Read-before-write. Claude Code reads existing files before modifying them. It doesn’t generate a new automations.yaml from scratch — it reads the current one, understands what’s there, and appends or modifies only what’s needed. Existing automations, formatting, and comments are preserved.
HA validates on restart. If Claude Code writes malformed YAML, Home Assistant will log the error and either skip the invalid entry or refuse to start with a clear message. It won’t silently apply broken configuration. And HA’s built-in backup system captures the entire /config/ directory automatically, so restoring from a mistake is straightforward.

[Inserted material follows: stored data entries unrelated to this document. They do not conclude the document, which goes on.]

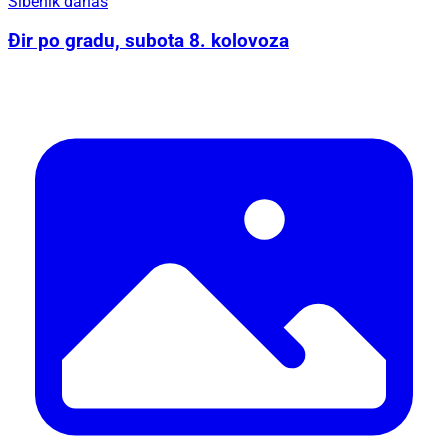
Šibenik danas
Đir po gradu, subota 8. kolovoza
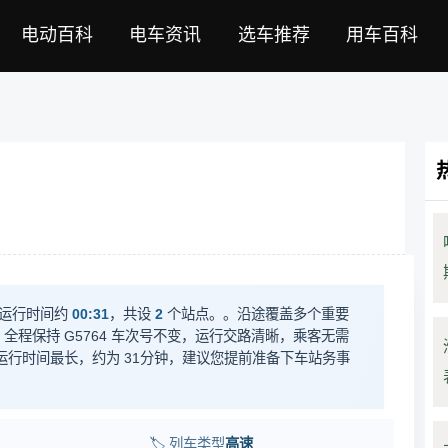
电动百科
电车资讯
选车推荐
用车百科
运行时间约
00:31
，共设
2
个站点。。沿途覆盖多个重要
全程保持 G5764 车次号不变，运行交路清晰，乘客无需
运行时间最长，约为 31分钟，建议您提前准备下车站务事
🏷️ 列车类型
高速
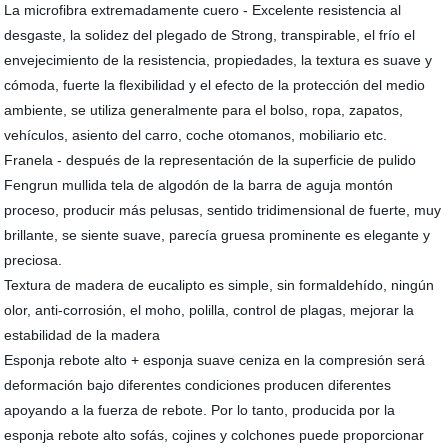
La microfibra extremadamente cuero - Excelente resistencia al
desgaste, la solidez del plegado de Strong, transpirable, el frío el
envejecimiento de la resistencia, propiedades, la textura es suave y
cómoda, fuerte la flexibilidad y el efecto de la protección del medio
ambiente, se utiliza generalmente para el bolso, ropa, zapatos,
vehículos, asiento del carro, coche otomanos, mobiliario etc.
Franela - después de la representación de la superficie de pulido
Fengrun mullida tela de algodón de la barra de aguja montón
proceso, producir más pelusas, sentido tridimensional de fuerte, muy
brillante, se siente suave, parecía gruesa prominente es elegante y
preciosa.
Textura de madera de eucalipto es simple, sin formaldehído, ningún
olor, anti-corrosión, el moho, polilla, control de plagas, mejorar la
estabilidad de la madera
Esponja rebote alto + esponja suave ceniza en la compresión será
deformación bajo diferentes condiciones producen diferentes
apoyando a la fuerza de rebote. Por lo tanto, producida por la
esponja rebote alto sofás, cojines y colchones puede proporcionar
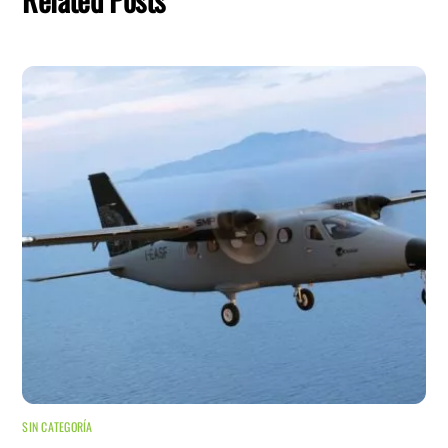
SIN CATEGORÍA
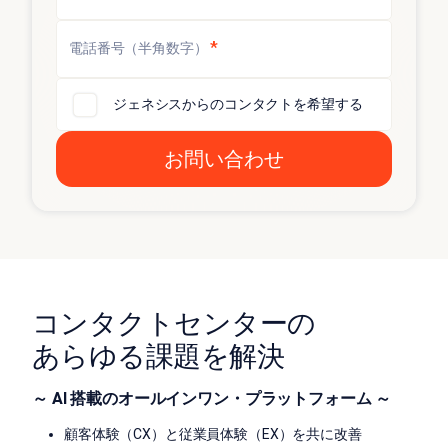
*
電話番号（半角数字）
ジェネシスからのコンタクトを希望する
コンタクトセンターの
あらゆる課題を解決
～ AI 搭載のオールインワン・プラットフォーム ～
顧客体験（CX）と従業員体験（EX）を共に改善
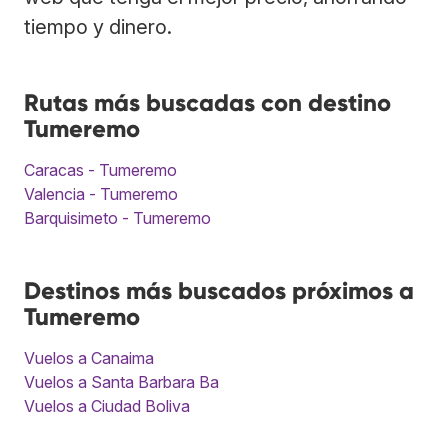
tiempo y dinero.
Rutas más buscadas con destino
Tumeremo
Caracas - Tumeremo
Valencia - Tumeremo
Barquisimeto - Tumeremo
Destinos más buscados próximos a
Tumeremo
Vuelos a Canaima
Vuelos a Santa Barbara Ba
Vuelos a Ciudad Boliva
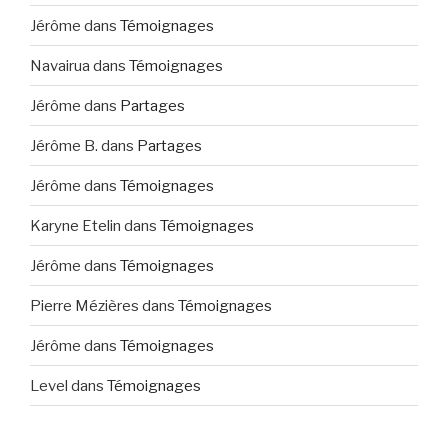
Jérôme
dans
Témoignages
Navairua
dans
Témoignages
Jérôme
dans
Partages
Jérôme B.
dans
Partages
Jérôme
dans
Témoignages
Karyne Etelin
dans
Témoignages
Jérôme
dans
Témoignages
Pierre Mézières
dans
Témoignages
Jérôme
dans
Témoignages
Level
dans
Témoignages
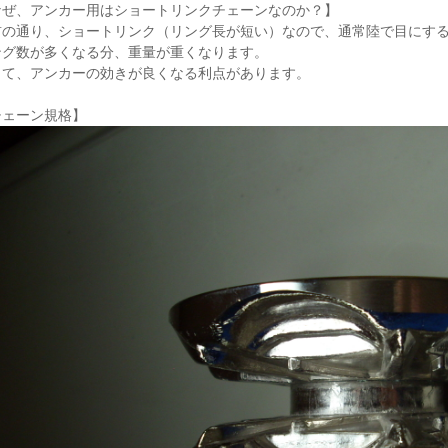
なぜ、アンカー用はショートリンクチェーンなのか？】
前の通り、ショートリンク（リング長が短い）なので、通常陸で目にす
ング数が多くなる分、重量が重くなります。
って、アンカーの効きが良くなる利点があります。
チェーン規格】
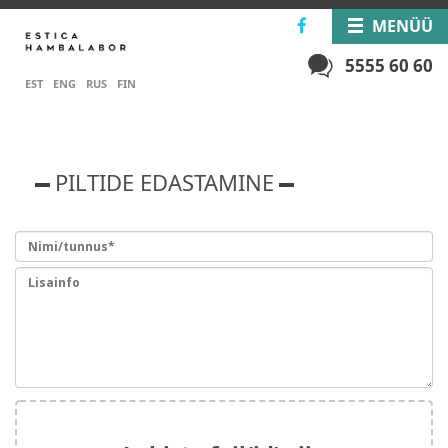
MENÜÜ
5555 60 60
EST
ENG
RUS
FIN
PILTIDE EDASTAMINE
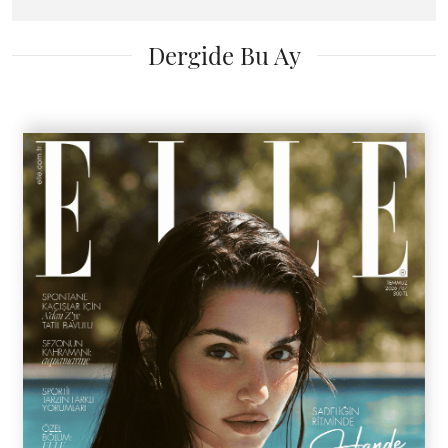
Dergide Bu Ay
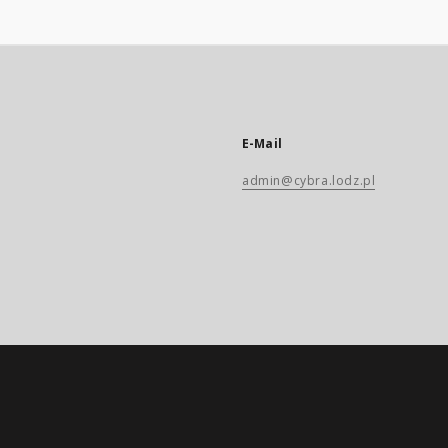
E-Mail
admin@cybra.lodz.pl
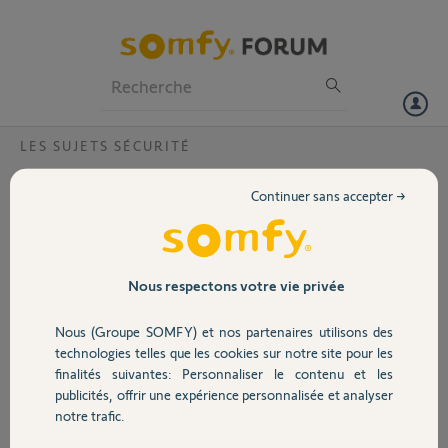
Particuliers
Professionnels
Forum
LES SUJETS SÉCURITÉ
Volet
Intelligent tag
Continuer sans accepter →
Bonjour,
Portail
Malgré plusieurs tentative, changement de pile, déplacement pour se
mettre à côté de la box il est impossible de ré calibrer 2 intelligent tag
Garage
Nous respectons votre vie privée
je commence à être tendu
Nous (Groupe SOMFY) et nos partenaires utilisons des
Est ce que cela vous est déjà arrivé?
Sécurité
technologies telles que les cookies sur notre site pour les
Merci,
finalités suivantes: Personnaliser le contenu et les
publicités, offrir une expérience personnalisée et analyser
Domotique
notre trafic.
Thibaut M.
il y a plus d'un an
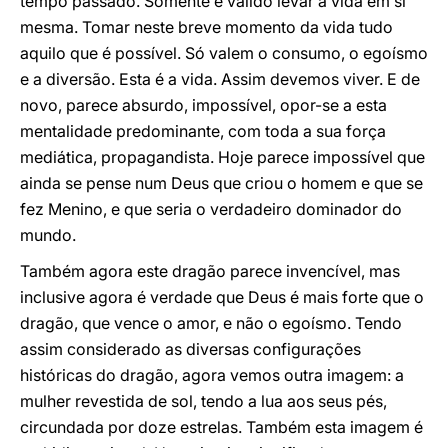
tempo passado. Somente é válido levar a vida em si
mesma. Tomar neste breve momento da vida tudo
aquilo que é possível. Só valem o consumo, o egoísmo
e a diversão. Esta é a vida. Assim devemos viver. E de
novo, parece absurdo, impossível, opor-se a esta
mentalidade predominante, com toda a sua força
mediática, propagandista. Hoje parece impossível que
ainda se pense num Deus que criou o homem e que se
fez Menino, e que seria o verdadeiro dominador do
mundo.
Também agora este dragão parece invencível, mas
inclusive agora é verdade que Deus é mais forte que o
dragão, que vence o amor, e não o egoísmo. Tendo
assim considerado as diversas configurações
históricas do dragão, agora vemos outra imagem: a
mulher revestida de sol, tendo a lua aos seus pés,
circundada por doze estrelas. Também esta imagem é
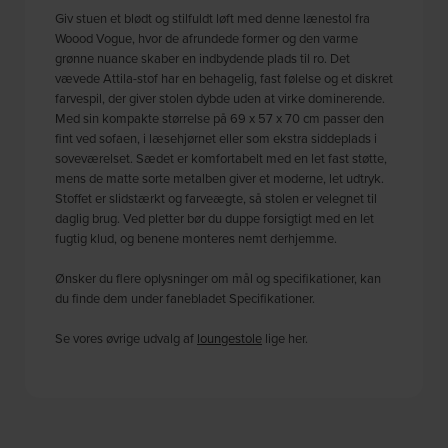
Giv stuen et blødt og stilfuldt løft med denne lænestol fra
Woood Vogue, hvor de afrundede former og den varme
grønne nuance skaber en indbydende plads til ro. Det
vævede Attila-stof har en behagelig, fast følelse og et diskret
farvespil, der giver stolen dybde uden at virke dominerende.
Med sin kompakte størrelse på 69 x 57 x 70 cm passer den
fint ved sofaen, i læsehjørnet eller som ekstra siddeplads i
soveværelset. Sædet er komfortabelt med en let fast støtte,
mens de matte sorte metalben giver et moderne, let udtryk.
Stoffet er slidstærkt og farveægte, så stolen er velegnet til
daglig brug. Ved pletter bør du duppe forsigtigt med en let
fugtig klud, og benene monteres nemt derhjemme.
Ønsker du flere oplysninger om mål og specifikationer, kan
du finde dem under fanebladet Specifikationer.
Se vores øvrige udvalg af
loungestole
lige her.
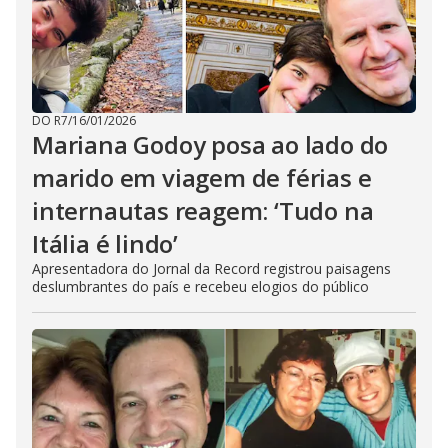
DO R7
/
16/01/2026
Mariana Godoy posa ao lado do
marido em viagem de férias e
internautas reagem: ‘Tudo na
Itália é lindo’
Apresentadora do Jornal da Record registrou paisagens
deslumbrantes do país e recebeu elogios do público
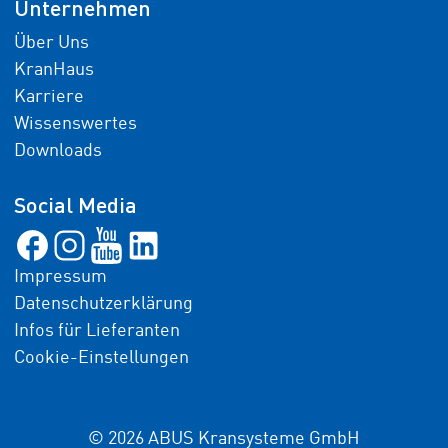
Unternehmen
Über Uns
KranHaus
Karriere
Wissenswertes
Downloads
Social Media
Impressum
Datenschutzerklärung
Infos für Lieferanten
Cookie-Einstellungen
© 2026 ABUS Kransysteme GmbH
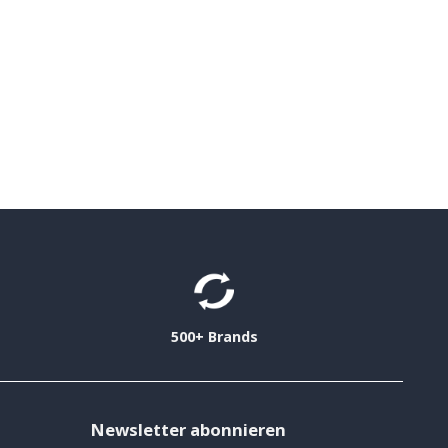
500+ Brands
Newsletter abonnieren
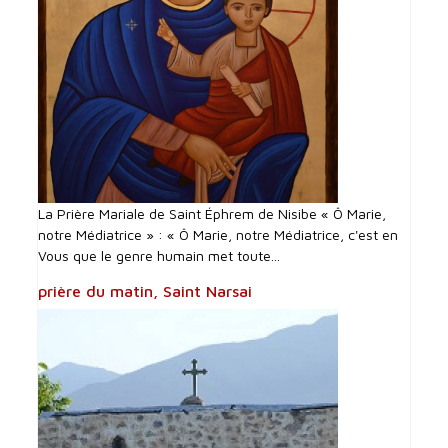
La Prière Mariale de Saint Éphrem de Nisibe « Ô Marie,
notre Médiatrice » : « Ô Marie, notre Médiatrice, c'est en
Vous que le genre humain met toute...
prière du matin, Saint Narsai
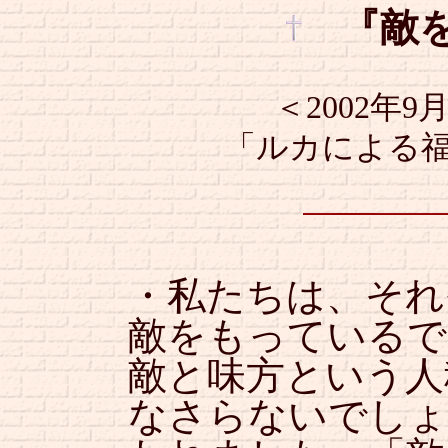
『敵
＜2002年
「ルカによる福音
・私たちは、それ
敵をもっているで
敵と味方という人
なさらないでしょ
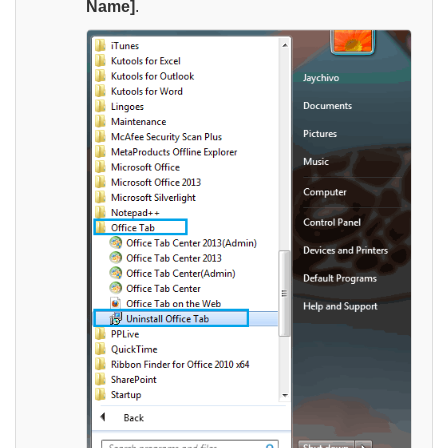
Name]
.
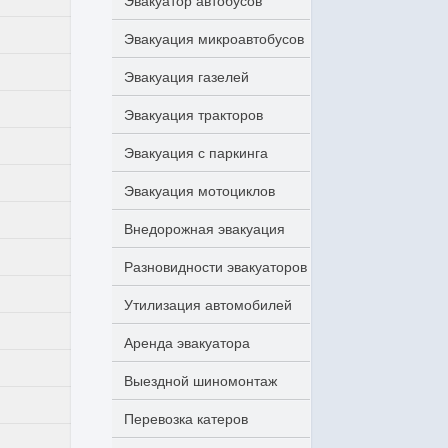
Эвакуатор автобусов
Эвакуация микроавтобусов
Эвакуация газелей
Эвакуация тракторов
Эвакуация с паркинга
Эвакуация мотоциклов
Внедорожная эвакуация
Разновидности эвакуаторов
Утилизация автомобилей
Аренда эвакуатора
Выездной шиномонтаж
Перевозка катеров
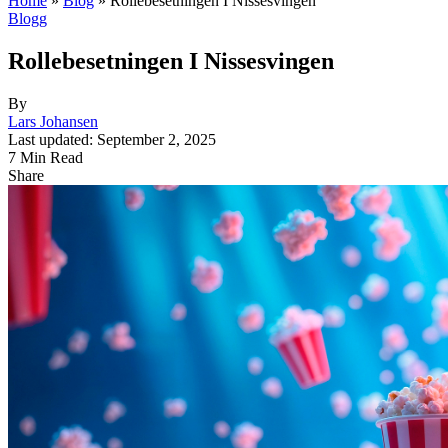
Home
»
Blog
»
Rollebesetningen I Nissesvingen
Blogg
Rollebesetningen I Nissesvingen
By
Lars Johansen
Last updated: September 2, 2025
7 Min Read
Share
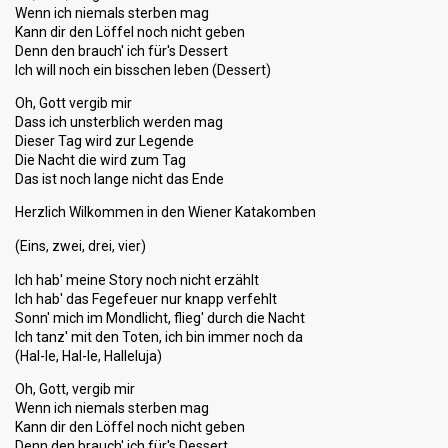
Wenn ich niemals sterben mag
Kann dir den Löffel noch nicht geben
Denn den brauch' ich für's Dessert
Ich will noch ein bisschen leben (Dessert)
Oh, Gott vergib mir
Dass ich unsterblich werden mag
Dieser Tag wird zur Legende
Die Nacht die wird zum Tag
Das ist noch lange nicht das Ende
Herzlich Wilkommen in den Wiener Katakomben
(Eins, zwei, drei, vier)
Ich hab' meine Story noch nicht erzählt
Ich hab' das Fegefeuer nur knapp verfehlt
Sonn' mich im Mondlicht, flieg' durch die Nacht
Ich tanz' mit den Toten, ich bin immer noch da
(Hal-le, Hal-le, Halleluja)
Oh, Gott, vergib mir
Wenn ich niemals sterben mag
Kann dir den Löffel noch nicht geben
Denn den brauch' ich für's Dessert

Scoped access. The SSH connection lands in the HA OS container, which is sandboxed. It has access to /config/ and the Supervisor API, but it’s not a general-purpose Linux box. There’s no package manager, no way to install software, and no access to the host OS.
Lessons Learned#
HA OS is minimal. There’s no python3, no jq, no package manager on the HA instance. Any JSON or YAML processing has to happen locally by piping SSH output through local tools.
Entity registry timing matters. HA writes its internal registries to disk on shutdown. If you edit a registry file and then restart HA, the shutdown phase overwrites your changes with the in-memory state. The fix is to stop HA first (so it writes current state), edit the file, then start HA (so it reads the modified version).
Blueprint inputs aren’t obvious. Blueprints can have dozens of inputs with specific expected values — like a literal string "enable_start_notify_options" rather than true. Claude Code reads the full blueprint YAML to discover correct input names, types, and selector configurations rather than guessing.
The Pattern#
The common thread is that Claude Code handles the mechanical parts — SSH connections, file parsing, YAML syntax, JSON manipulation, API calls, restart sequences — while I describe what I want in plain language. The CLAUDE.md gives it the environment context, the inventory file gives it the device knowledge, and the approval system keeps me in control of what actually executes. It’s the same pattern I described in the Claude Code post, just applied to home automation instead of software development.